Estes estudos marcam apenas o início da compreensão de como alterações genéticas, como mutações somáticas, impulsionam o desenvolvimento do cancro e qual o papel que essas mutações desempenham no processo de envelhecimento. O cancro do esófago é notoriamente difícil de tratar, com apenas 20 por cento dos pacientes a sobreviverem mais de cinco anos após o diagnóstico.
Compreender como estas mutações somáticas se desenvolvem e também permitem uma vantagem competitiva para as células no esófago que as carregam pode levar a testes de diagnóstico que poderiam permitir que a doença fosse descoberta muito, muito mais cedo, levando a uma taxa de sobrevivência significativamente melhorada.

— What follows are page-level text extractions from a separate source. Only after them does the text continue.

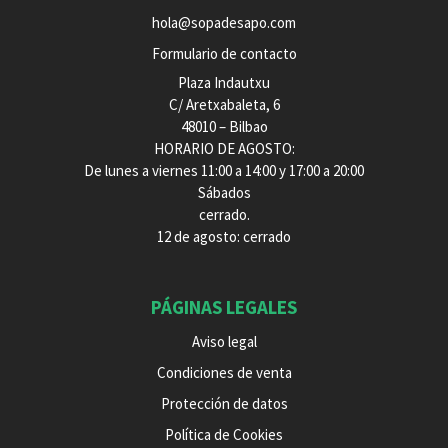
hola@sopadesapo.com
Formulario de contacto
Plaza Indautxu
C/ Aretxabaleta, 6
48010 – Bilbao
HORARIO DE AGOSTO:
De lunes a viernes 11:00 a 14:00 y 17:00 a 20:00
Sábados
cerrado.
12 de agosto: cerrado
PÁGINAS LEGALES
Aviso legal
Condiciones de venta
Protección de datos
Política de Cookies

Alzheimer e Alterações Genéticas
As células nem sempre sucumbem aos danos no ADN, pois possuem vias de reparação para lidar com os efeitos, mas em doenças como o Alzheimer, os neurónios (células cerebrais) não conseguem acompanhar a quantidade de danos que estão a ser causados. De facto, nas pessoas com Alzheimer, os neurónios acumulam mutações muito mais rapidamente do que nas pessoas sem a doença.

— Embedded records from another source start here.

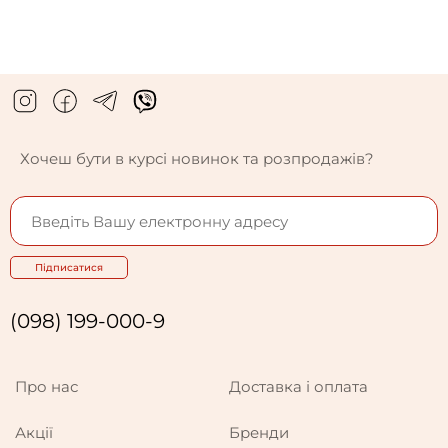
Хочеш бути в курсі новинок та розпродажів?
Підписатися
(098) 199-000-9
Про нас
Доставка і оплата
Акції
Бренди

Estas mutações resultam no acúmulo de proteínas conhecidas como amiloide-β e tau que induzem a produção de espécies reativas de oxigénio, contribuindo para a morte das células cerebrais. Num estudo publicado em abril de 2022, os investigadores descobriram que pessoas com Alzheimer tinham um grande número de mutações recentemente adquiridas nas suas células cerebrais, uma quantidade suficientemente grande para desativar genes importantes para a função cerebral.

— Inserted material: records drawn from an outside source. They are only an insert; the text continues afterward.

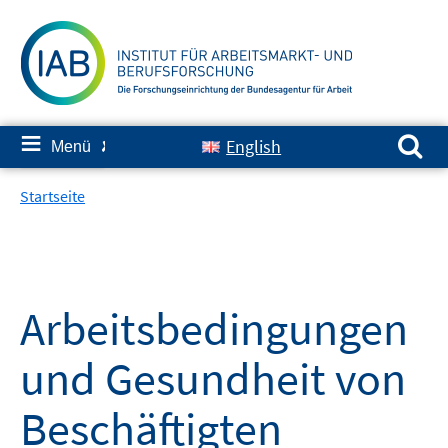
Springe
zum
Inhalt
Suchen nach:
≡
English
Menü
✘
Startseite
Arbeitsbedingungen
und Gesundheit von
Beschäftigten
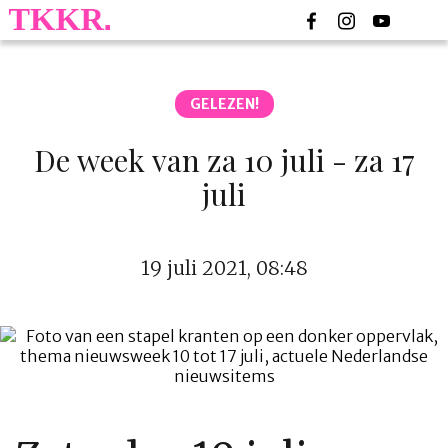
GELEZEN!
De week van za 10 juli - za 17
juli
19 juli 2021, 08:48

O Que Esta Pesquisa Significa para a Sua Saúde
A ciência da longevidade e do envelhecimento, bem como as perceções sobre o desenvolvimento do cancro, dependem destes primeiros estudos genéticos fundamentais, que preparam o terreno para futuras pesquisas e desenvolvimento de modalidades diagnósticas e terapêuticas. Entretanto, deve, como indivíduo, otimizar a sua saúde através de uma combinação de nutrição, suplementação direcionada, exercício, sono de qualidade e controlo do stress para manter os efeitos destas mutações inevitáveis sob controlo.
Referências:
1. Cagan, A., Baez-Ortega, A., Brzozowska, N. et al. As taxas de mutação somática escalam com a longevidade entre os mamíferos. Nature 604, 517–524 (2022). https://doi.org/10.1038/s41586-022-04618-z
2. Martincorena I, Fowler JC, Wabik A, Lawson ARJ, Abascal F, Hall MWJ, Cagan A, Murai K, Mahbubani K, Stratton MR, Fitzgerald RC, Handford PA, Campbell PJ, Saeb-Parsy K, Jones PH. Clones mutantes somáticos colonizam o esôfago humano com a idade. Science. 23 de novembro de 2018;362(6417):911-917. doi: 10.1126/science.aau3879. Publicado online em 18 de outubro de 2018. PMID: 30337457; PMCID: PMC6298579.